A folder full of drawings of women. Some fine, some beaten, some dead. Because she was sick. Because her brain had some sort of morbid fascination with brutality towards women.
He seemed to have handled the auras conversation yesterday without too much pause. And to his credit, he hadn’t left in the middle of the night when he found her drawing in her sleep. But to show him those pictures in the folder would mean the end of whatever this budding relationship was. Those pictures were abnormal.
She was abnormal. She gripped her stomach tighter and tucked her head down and away from Brett. Maybe even more than what had happened to her physically in the attack, this was the reason she had shied away from any sort of intimacy. No man in his right mind would want to deal with all this.
“Hey,” he whispered and she felt his hand stroke her arms where they hugged her body. “It’s okay, you know.”
She stepped back. “It’s not okay. It’s weird!” She could feel tears welling in her eyes but didn’t know how to stop them.
He stepped forward again, his palms cupping her shoulders for just a minute before he pulled her hard up against his chest. Paige knew she should step away but she couldn’t seem to force herself to do it.
His arms felt strong enough to protect her from the terrifying images she drew. From the evil black colors she sometimes saw swirling around people. Maybe he could protect her from her own mind.

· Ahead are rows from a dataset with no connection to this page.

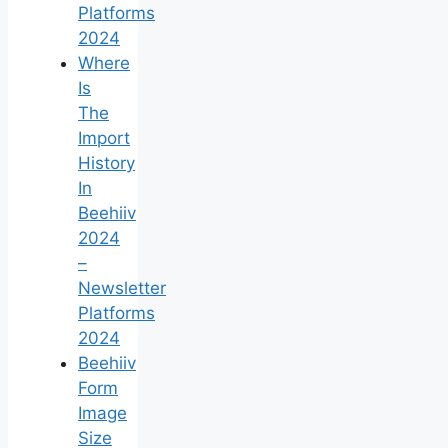
Platforms
2024
Where
Is
The
Import
History
In
Beehiiv
2024
–
Newsletter
Platforms
2024
Beehiiv
Form
Image
Size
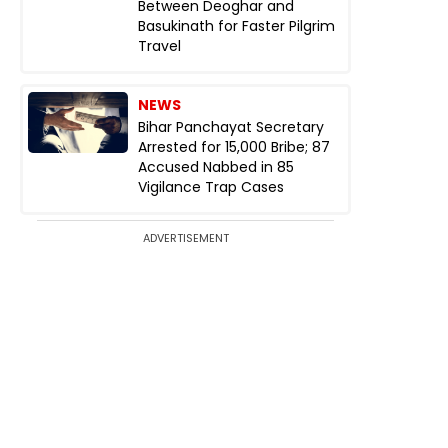
Between Deoghar and
Basukinath for Faster Pilgrim
Travel
NEWS
Bihar Panchayat Secretary
Arrested for ₹15,000 Bribe; 87
Accused Nabbed in 85
Vigilance Trap Cases
ADVERTISEMENT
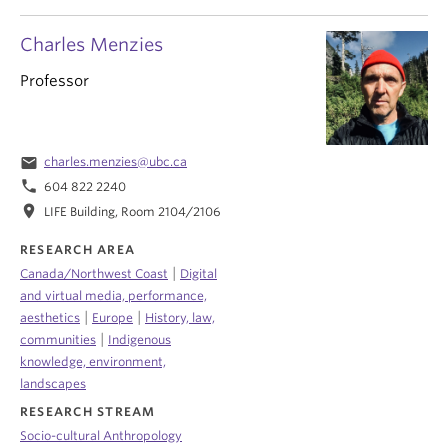
Charles Menzies
Professor
email
charles.menzies@ubc.ca
phone
604 822 2240
location_on
LIFE Building, Room 2104/2106
RESEARCH AREA
|
Canada/Northwest Coast
Digital
and virtual media, performance,
|
|
aesthetics
Europe
History, law,
|
communities
Indigenous
knowledge, environment,
landscapes
RESEARCH STREAM
Socio-cultural Anthropology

“Lydia used to play outside on the swing in her sleep. That’s much more freaky than drawing,” he said into her hair.
Paige couldn’t quite laugh, but his statement at least stopped the tears that were threatening. When she didn’t pull away, he tucked her even closer into his hard body.
“I know I draw in my sleep. But I don’t know why and I don’t know how to make it stop” she murmured into his chest.
“Maybe you shouldn’t try to make it stop. Maybe it’s your brain’s way of trying to release something.”
She knew she should show him the other drawings; the more gruesome ones. They would make him understand why she wanted it to stop. Nobody wanted to wake up in the morning to those scenes.
He was a detective, so the images probably wouldn’t phase him. But it would change what he thought about her, wouldn’t it? It would have to.